____ PROVIDED DATA

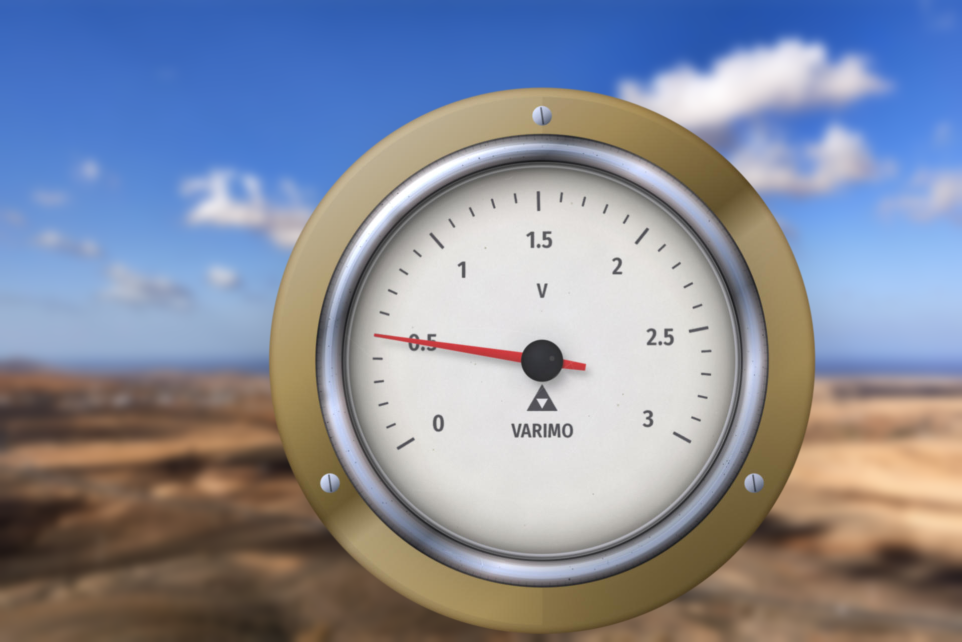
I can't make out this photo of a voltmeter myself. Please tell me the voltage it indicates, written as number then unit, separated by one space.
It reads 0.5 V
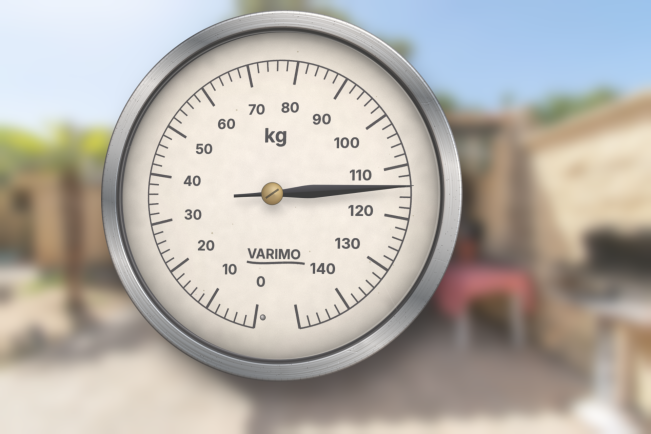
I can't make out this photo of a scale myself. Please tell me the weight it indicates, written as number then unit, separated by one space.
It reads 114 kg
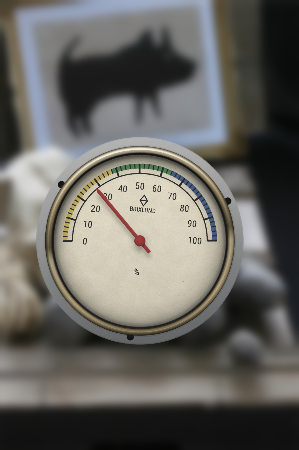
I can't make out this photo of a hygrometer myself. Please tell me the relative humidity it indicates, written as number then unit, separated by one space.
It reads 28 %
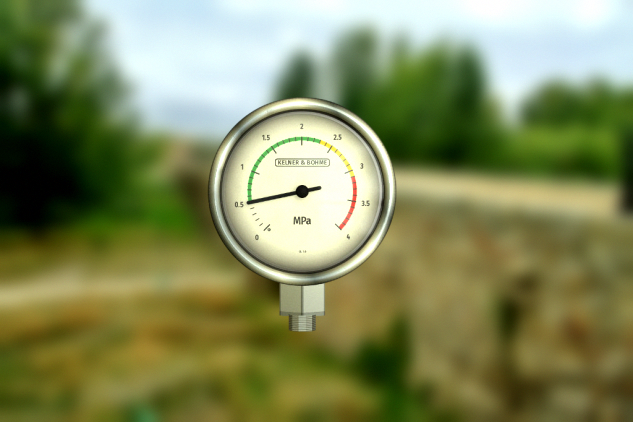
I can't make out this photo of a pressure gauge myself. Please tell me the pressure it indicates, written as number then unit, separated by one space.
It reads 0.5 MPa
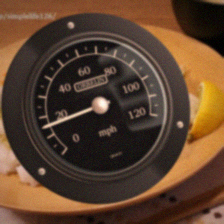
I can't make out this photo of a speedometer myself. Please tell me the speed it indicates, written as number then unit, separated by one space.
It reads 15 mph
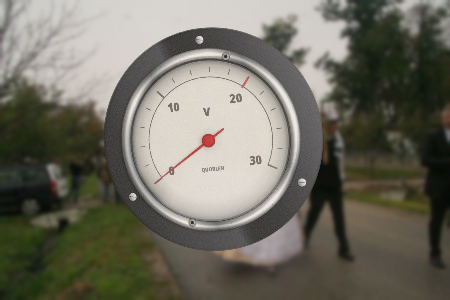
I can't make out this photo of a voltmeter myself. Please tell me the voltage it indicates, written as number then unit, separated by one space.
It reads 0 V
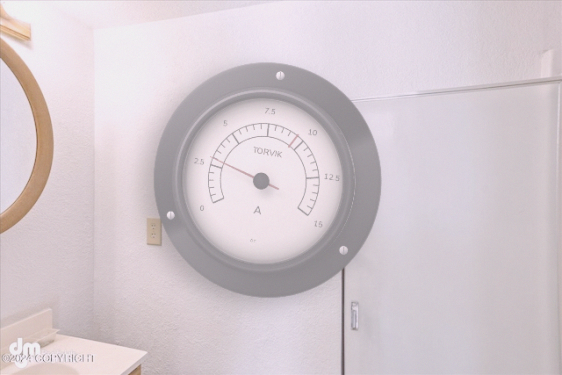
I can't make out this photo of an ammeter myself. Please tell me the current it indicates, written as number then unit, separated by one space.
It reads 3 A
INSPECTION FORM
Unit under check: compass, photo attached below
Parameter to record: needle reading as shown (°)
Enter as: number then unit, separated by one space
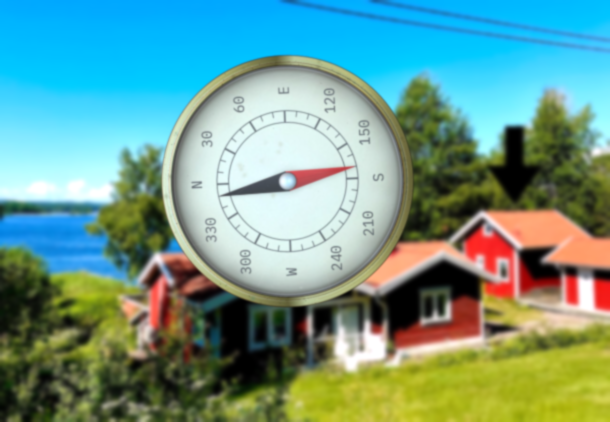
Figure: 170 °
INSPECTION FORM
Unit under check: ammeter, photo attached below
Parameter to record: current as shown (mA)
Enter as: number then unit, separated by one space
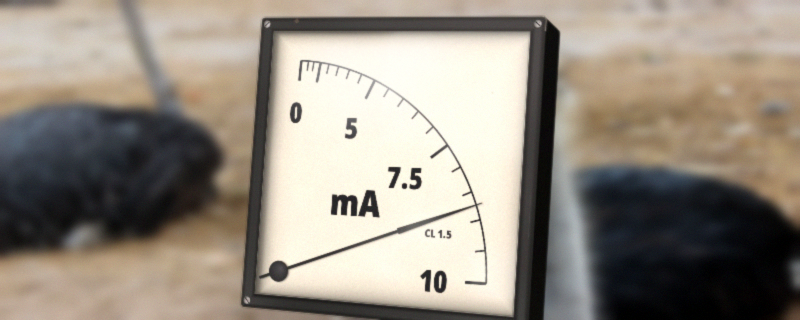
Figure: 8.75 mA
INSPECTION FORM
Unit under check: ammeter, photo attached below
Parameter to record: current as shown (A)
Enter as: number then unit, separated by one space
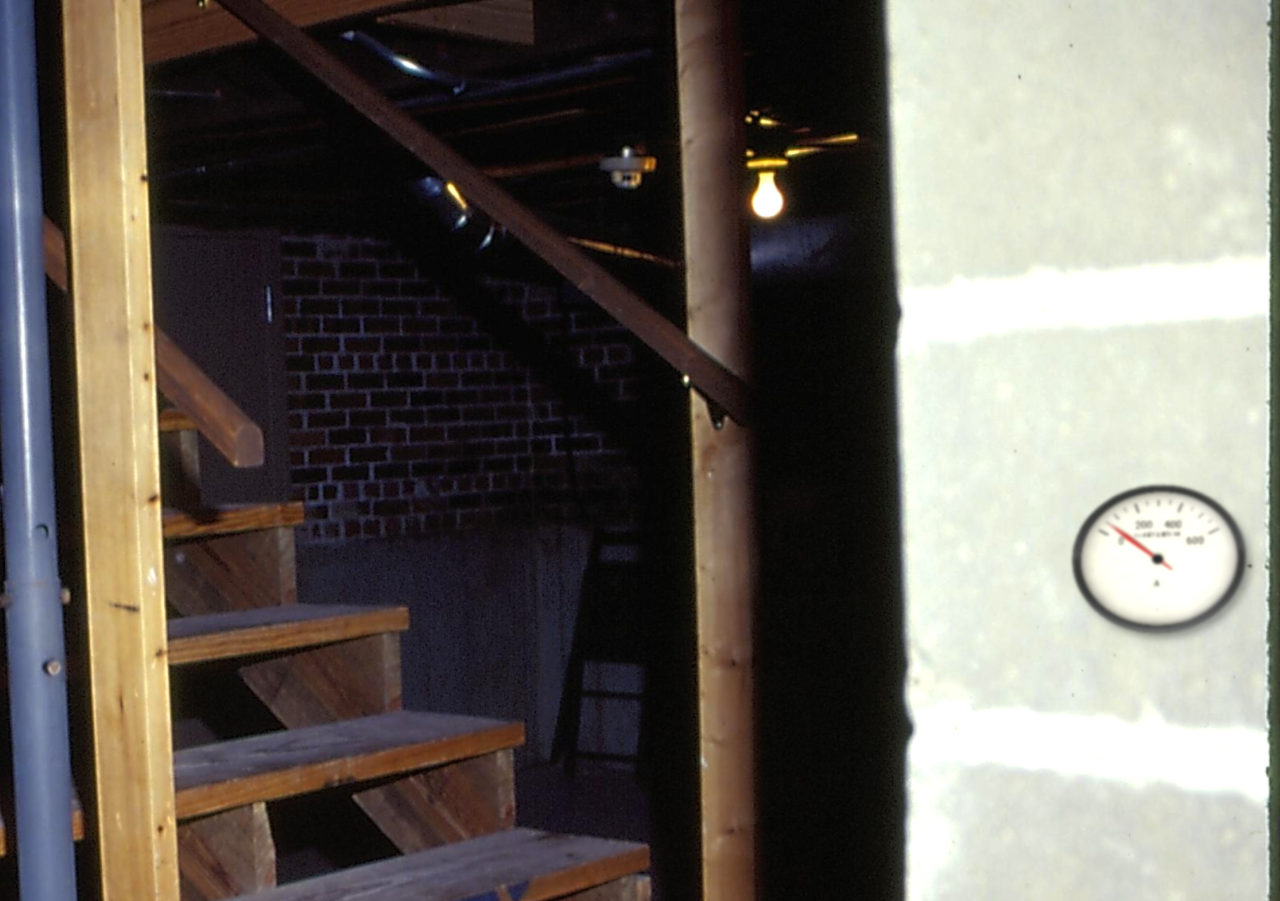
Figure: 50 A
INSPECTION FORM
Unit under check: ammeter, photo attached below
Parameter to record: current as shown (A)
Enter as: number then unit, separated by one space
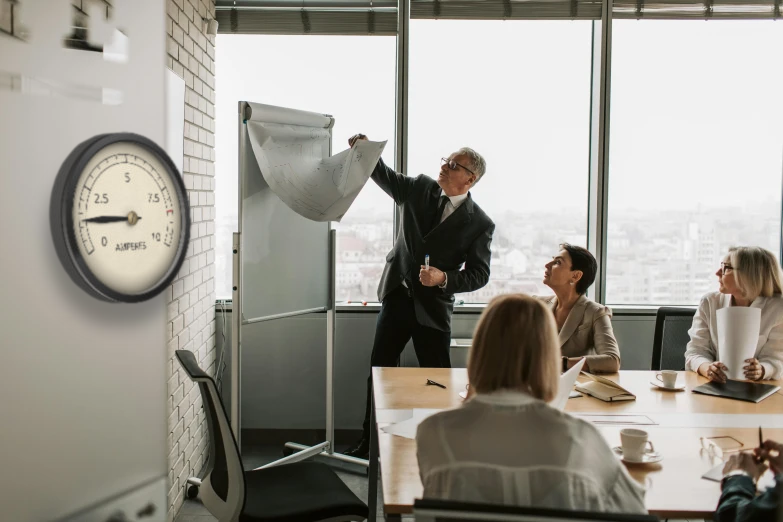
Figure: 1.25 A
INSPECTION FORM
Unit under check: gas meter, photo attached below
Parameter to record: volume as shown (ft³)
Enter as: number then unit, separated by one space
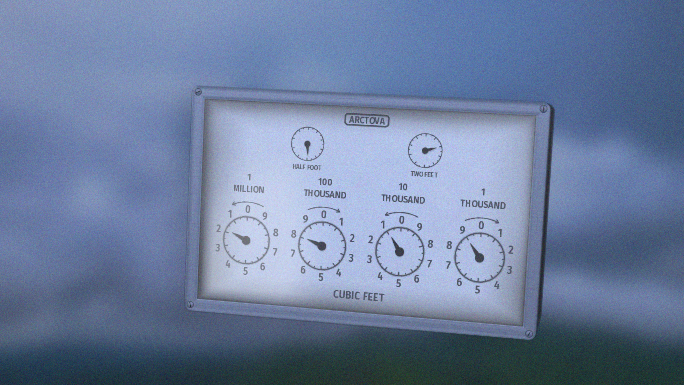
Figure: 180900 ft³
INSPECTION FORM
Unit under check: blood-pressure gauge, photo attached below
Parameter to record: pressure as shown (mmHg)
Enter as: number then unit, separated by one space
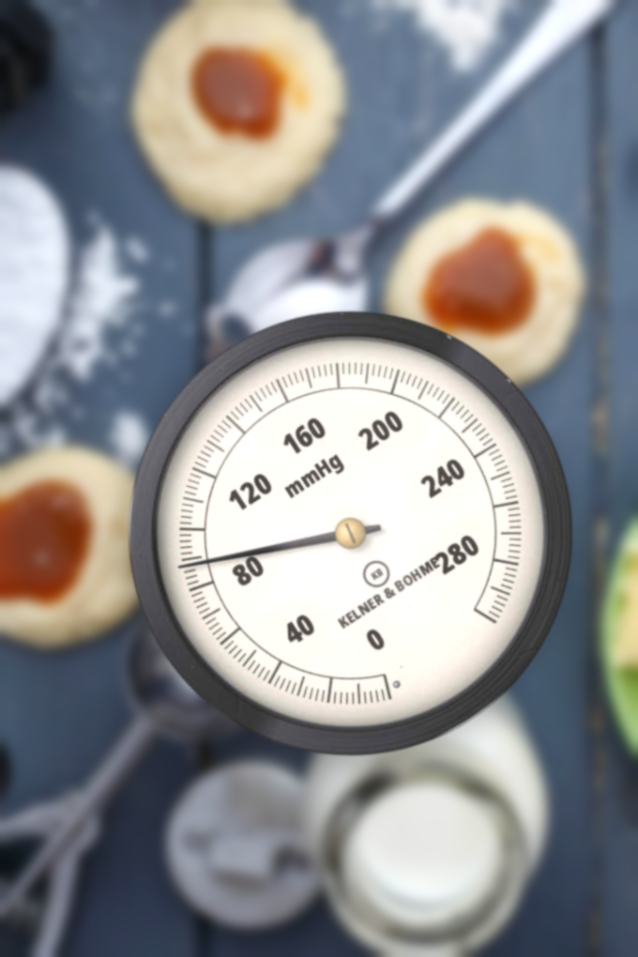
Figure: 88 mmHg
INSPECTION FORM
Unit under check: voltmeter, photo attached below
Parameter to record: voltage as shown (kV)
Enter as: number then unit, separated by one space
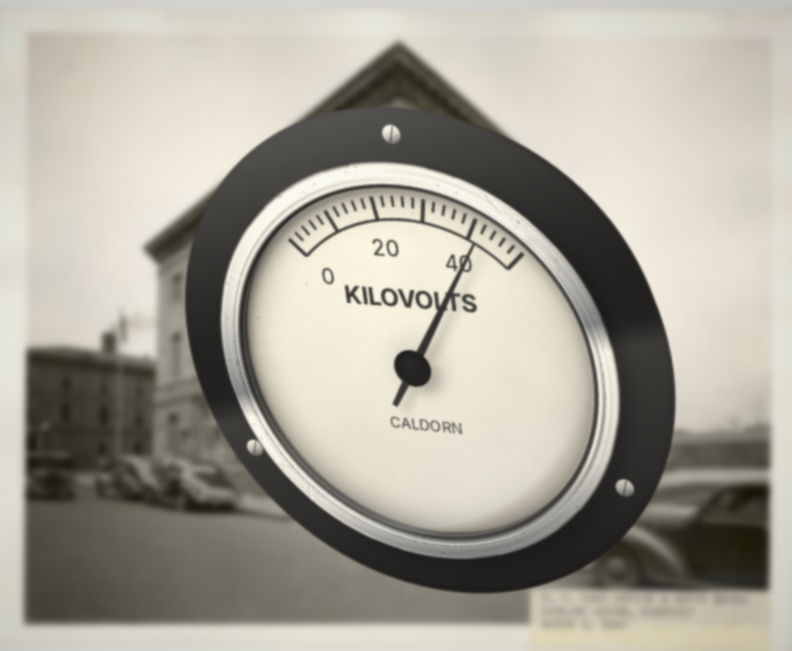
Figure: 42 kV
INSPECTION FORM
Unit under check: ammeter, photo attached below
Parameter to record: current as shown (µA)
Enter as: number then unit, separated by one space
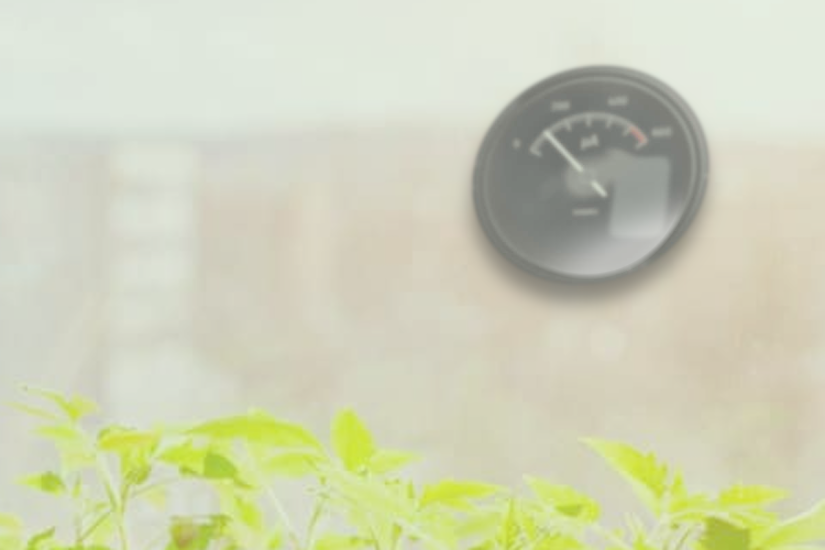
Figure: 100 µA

________

Please show each line of the records above that contains the word "written". Case counts.

§ RESPONSE
I can't make out this photo of a voltmeter myself. Please tell me the voltage it indicates, written as number then unit, separated by one space.
I can't make out this photo of a scale myself. Please tell me the weight it indicates, written as number then unit, separated by one space.
I can't make out this photo of a hygrometer myself. Please tell me the relative humidity it indicates, written as number then unit, separated by one space.
I can't make out this photo of a pressure gauge myself. Please tell me the pressure it indicates, written as number then unit, separated by one space.
I can't make out this photo of a speedometer myself. Please tell me the speed it indicates, written as number then unit, separated by one space.
I can't make out this photo of a voltmeter myself. Please tell me the voltage it indicates, written as number then unit, separated by one space.
I can't make out this photo of an ammeter myself. Please tell me the current it indicates, written as number then unit, separated by one space.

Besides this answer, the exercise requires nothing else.